In the listing, edit the lines from the line with "Our Products" up to and including the line with "SeeWell International Art". Reproduce those lines with "children" replaced by "kids" and all other text left unchanged.

(Dataset entries)
----

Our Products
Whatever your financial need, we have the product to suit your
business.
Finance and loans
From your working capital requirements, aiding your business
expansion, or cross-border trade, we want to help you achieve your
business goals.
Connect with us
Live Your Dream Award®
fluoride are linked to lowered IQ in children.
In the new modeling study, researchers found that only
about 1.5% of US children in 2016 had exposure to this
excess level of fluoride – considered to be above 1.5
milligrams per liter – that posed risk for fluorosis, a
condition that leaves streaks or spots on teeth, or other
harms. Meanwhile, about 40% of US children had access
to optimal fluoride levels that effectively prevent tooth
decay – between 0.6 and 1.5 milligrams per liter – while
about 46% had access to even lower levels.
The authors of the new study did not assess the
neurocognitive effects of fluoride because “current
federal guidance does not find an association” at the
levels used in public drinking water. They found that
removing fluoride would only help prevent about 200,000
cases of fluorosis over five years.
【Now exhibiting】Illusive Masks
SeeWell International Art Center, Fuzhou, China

----

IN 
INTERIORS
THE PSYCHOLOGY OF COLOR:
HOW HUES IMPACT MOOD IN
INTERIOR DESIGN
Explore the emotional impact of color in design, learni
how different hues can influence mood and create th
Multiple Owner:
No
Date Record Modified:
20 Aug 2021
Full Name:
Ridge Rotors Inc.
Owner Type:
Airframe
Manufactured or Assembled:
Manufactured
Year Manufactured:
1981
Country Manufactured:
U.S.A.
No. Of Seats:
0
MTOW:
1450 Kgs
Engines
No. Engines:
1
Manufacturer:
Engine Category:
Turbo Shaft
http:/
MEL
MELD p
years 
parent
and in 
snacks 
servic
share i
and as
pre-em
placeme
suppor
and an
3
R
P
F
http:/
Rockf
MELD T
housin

----

— Solution for this task —
Our Products
Whatever your financial need, we have the product to suit your
business.
Finance and loans
From your working capital requirements, aiding your business
expansion, or cross-border trade, we want to help you achieve your
business goals.
Connect with us
Live Your Dream Award®
fluoride are linked to lowered IQ in kids.
In the new modeling study, researchers found that only
about 1.5% of US kids in 2016 had exposure to this
excess level of fluoride – considered to be above 1.5
milligrams per liter – that posed risk for fluorosis, a
condition that leaves streaks or spots on teeth, or other
harms. Meanwhile, about 40% of US kids had access
to optimal fluoride levels that effectively prevent tooth
decay – between 0.6 and 1.5 milligrams per liter – while
about 46% had access to even lower levels.
The authors of the new study did not assess the
neurocognitive effects of fluoride because “current
federal guidance does not find an association” at the
levels used in public drinking water. They found that
removing fluoride would only help prevent about 200,000
cases of fluorosis over five years.
【Now exhibiting】Illusive Masks
SeeWell International Art Center, Fuzhou, China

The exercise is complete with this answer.